We’ve been down this road before, the one that claims more money leads to high student achievement, and it is a dead end. KPI, and as other research has shown, again and again, there is no relationship between student achievement and school spending, let alone a causal one. Period.

KASB states that prior to 2010 “the largest spending increases were for staff and facilities to help improve student success (and) extra help for at-risk students.” (emphasis added) The help failed however because the court-ordered money pursuant to Montoy did not result in “bringing lower performing student to higher standards,” as was the justification for the Supreme Court’s meddling in the business of the Legislature.

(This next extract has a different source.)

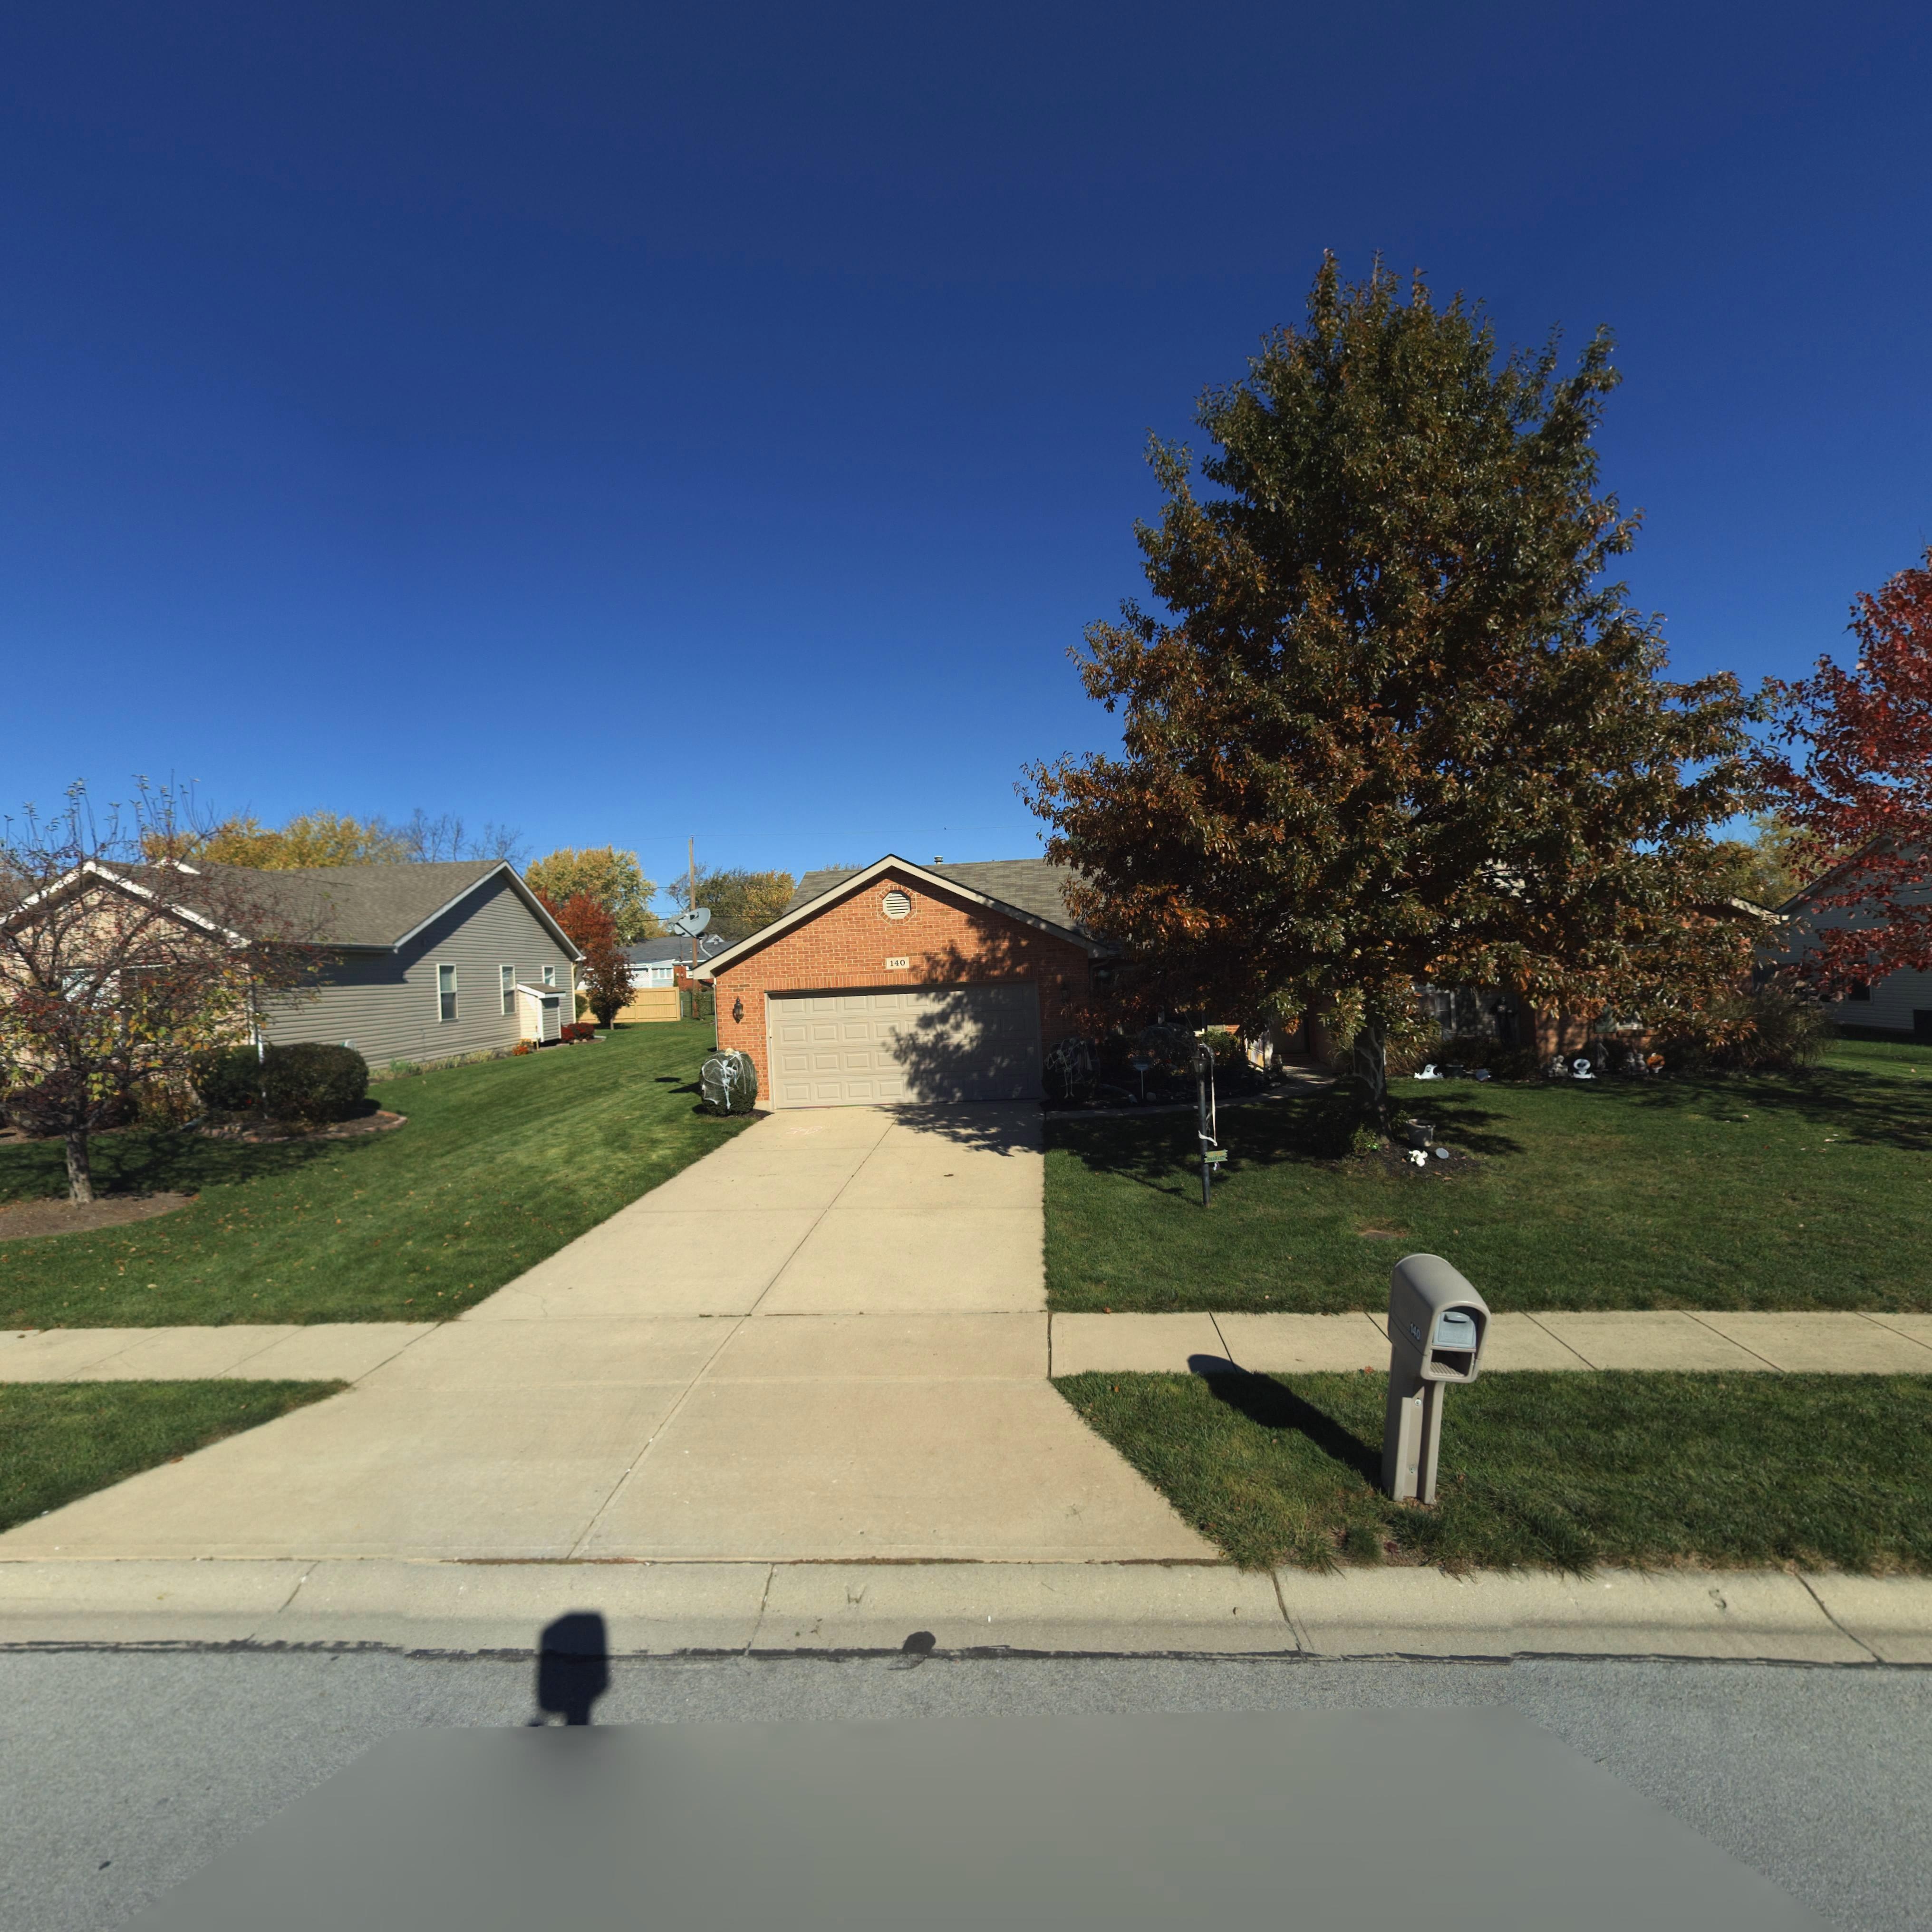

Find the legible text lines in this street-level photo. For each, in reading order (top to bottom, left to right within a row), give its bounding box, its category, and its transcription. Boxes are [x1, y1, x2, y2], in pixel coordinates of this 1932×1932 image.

[890, 959, 906, 966] StreetNumber: 140
[1410, 1321, 1422, 1343] StreetNumber: 140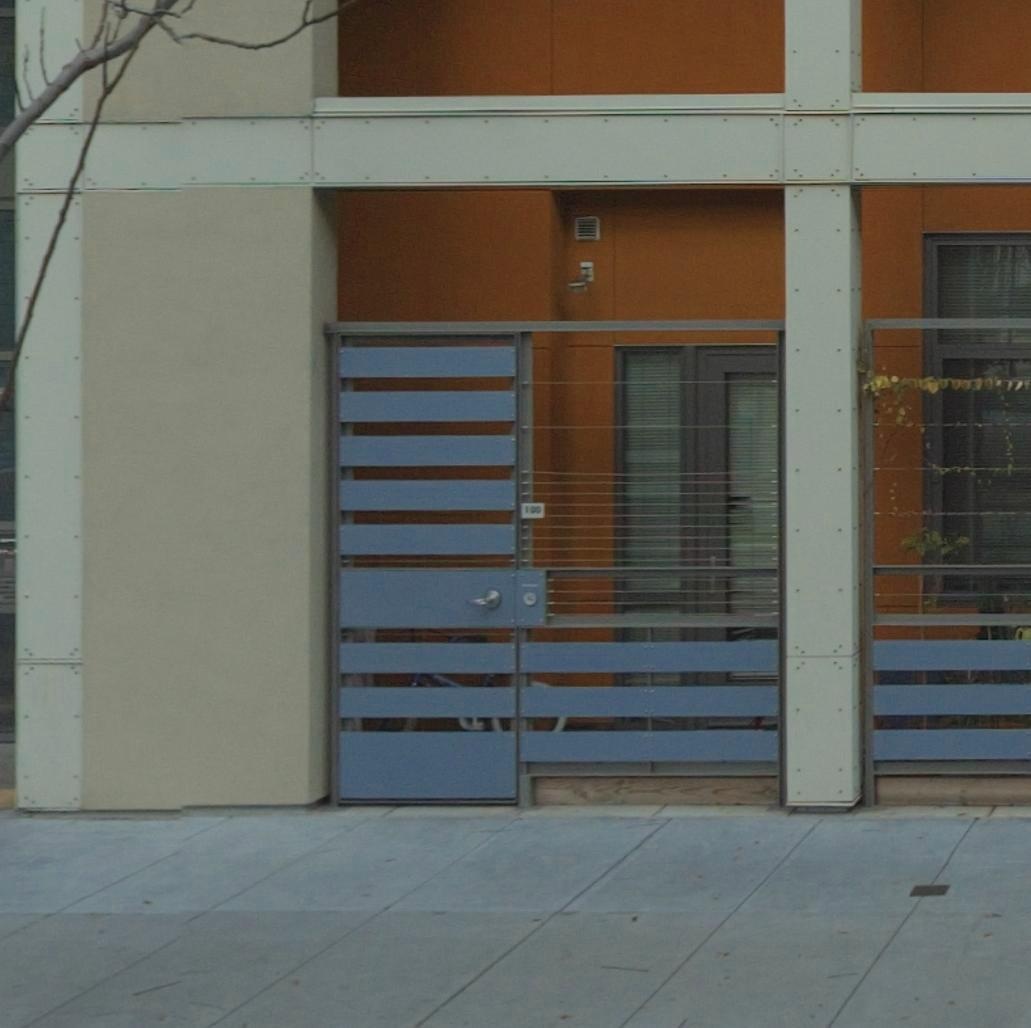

The fact is education spending has risen dramatically since Montoy, but student achievement has been stuck in neutral. NAEP and ACT scores have actually fallen, and two-thirds of all students are not college/career ready per results from state assessments. It’s even worse for low-income students. Only one in five economically disadvantaged students are college/career ready. This despite the extraordinary increase in funding to a failing approach to closing achievement gaps.

There is some hope that a provision in this year’s education funding bill will focus school attention on actually improving student achievement. The “budget certification” provision demands accountability in how districts build their budgets as a way to ensure state spending is focused on the classroom.

Perhaps the most egregious claim by KASB is that somehow education funding should be tied to total personal income of Kansans. In other words, they imply that K-12 education is entitled to a certain percentage of how much money Kansans make.  “Total school funding is expected to increase just under $1 billion from 2020 to 2023, but the latest consensus revenue estimate projects that Kansas personal income will increase more than $30 billion over that period.” They should be celebrating that Kansans have more disposable income – never mind that much of that increase isn’t actually available to pay taxes – not complaining that public education isn’t getting a big enough piece of the action. How selfish it is on the part of the already bloated education establishment – one that has nearly one billion dollars in unencumbered cash – to say to the citizens of Kansas as they recover economically from the pandemic: “Hey, you’re not giving us enough of your money.”

One does not even have to read between the lines to see that this report is another example of how institution-centered and not student-centered the public education establishment is. But as the saying goes: never let a crisis go to waste.